Product overview
The token
We issue MiCA-compliant e-money tokens on the Base blockchain, offered to partners and holders across the EU. Each token is pegged 1:1 to a fiat currency, with separate contracts, reserves, and verification per currency. See Supported tokens for the current token registry.
Issuance is focused on trusted, onboarded partners — licensed CASPs and financial institutions that have passed our KYB process. Redemption is open to any holder at par, per Art. 49.
Why privacy matters
On a public blockchain, all balances and transfers are visible to everyone by default. For a financial institution, this is a problem — transaction amounts, counterparty relationships, and portfolio positions are sensitive data. Protecting this data is not a feature, it is the regulatory standard. Financial privacy is a baseline expectation under GDPR, banking secrecy laws, and established financial services practice.
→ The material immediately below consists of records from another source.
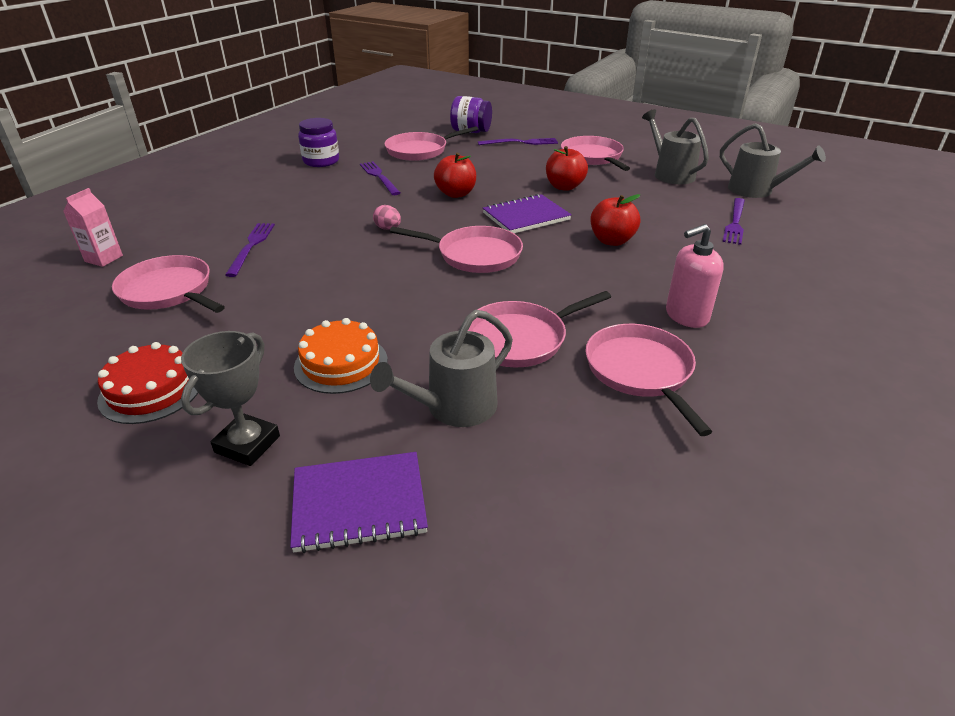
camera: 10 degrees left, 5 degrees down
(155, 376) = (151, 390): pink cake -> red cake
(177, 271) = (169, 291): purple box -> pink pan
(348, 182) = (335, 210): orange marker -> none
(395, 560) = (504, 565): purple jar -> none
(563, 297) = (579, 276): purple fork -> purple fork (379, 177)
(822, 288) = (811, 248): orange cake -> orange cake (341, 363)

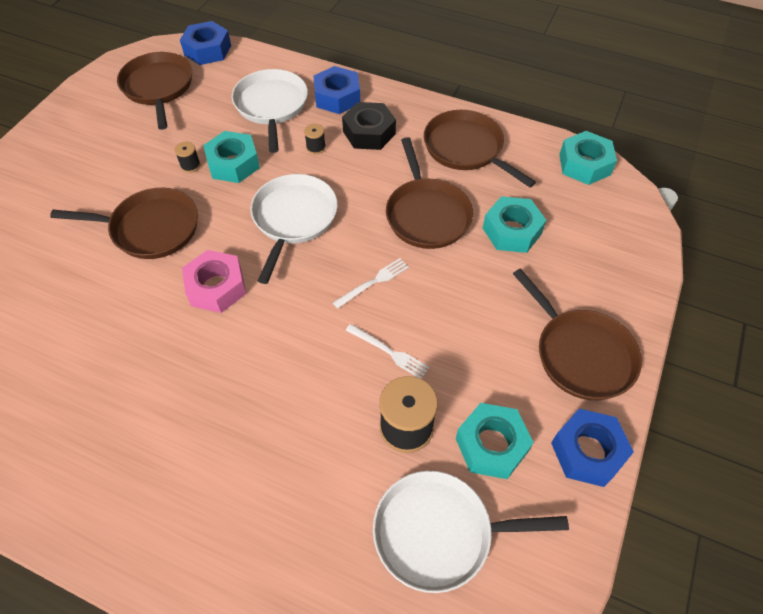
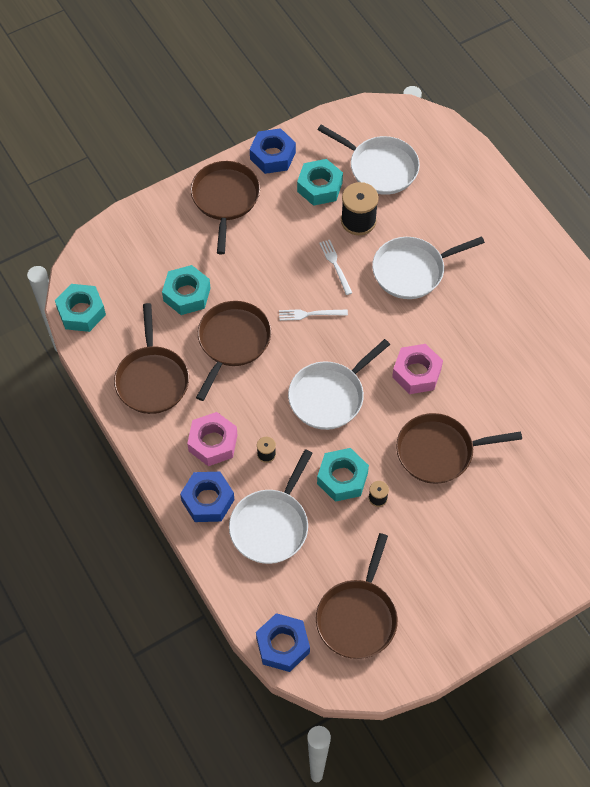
camera: 145 degrees left, 5 degrees up
(151, 228) = (439, 451): brown pan -> brown pan turned 45 degrees counterclockwise
(293, 401) = (412, 271): none -> white pan
(369, 133) = (213, 443): black nut -> pink nut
Public tokens leak this data by design. Our tokens solve this.
How it works
Our tokens support two balance types:
Public balances — standard ERC-20 behavior, fully visible on-chain. Used where transparency is required or preferred.
Encrypted balances — account balances and transfer amounts are encrypted on-chain. Only the holder and authorized parties can read actual values. All operations (transfers, mints, burns) are mathematically verified without revealing amounts.
Public and encrypted balances use separate addresses with different formats. Holders can move tokens between the two layers. The backoffice shows all data in plaintext regardless of the layer — decryption is handled transparently.
Staying compliant
Encrypted balances do not mean reduced regulatory control. We maintain full compliance capability through two mechanisms:
Freeze list. We can freeze any address on either layer — public or encrypted — blocking it from sending tokens. This covers law enforcement requests, sanctions obligations, stolen funds, and internal compliance flags. The Chainalysis sanctions oracle additionally blocks OFAC-sanctioned addresses automatically on every transfer.
Anonymity revoking. When a valid request requires it — regulatory inquiry, law enforcement order, court order, or internal compliance need — we can decrypt specific encrypted data. This requires quorum approval from a committee of independent external law firms. No single party can decrypt unilaterally. Decryption is scoped to what is requested; all unrelated data remains private.
Privacy by default. Full regulatory access when needed. Standard compliance workflows apply. For details on how both balance types work in practice, see Compliant privacy.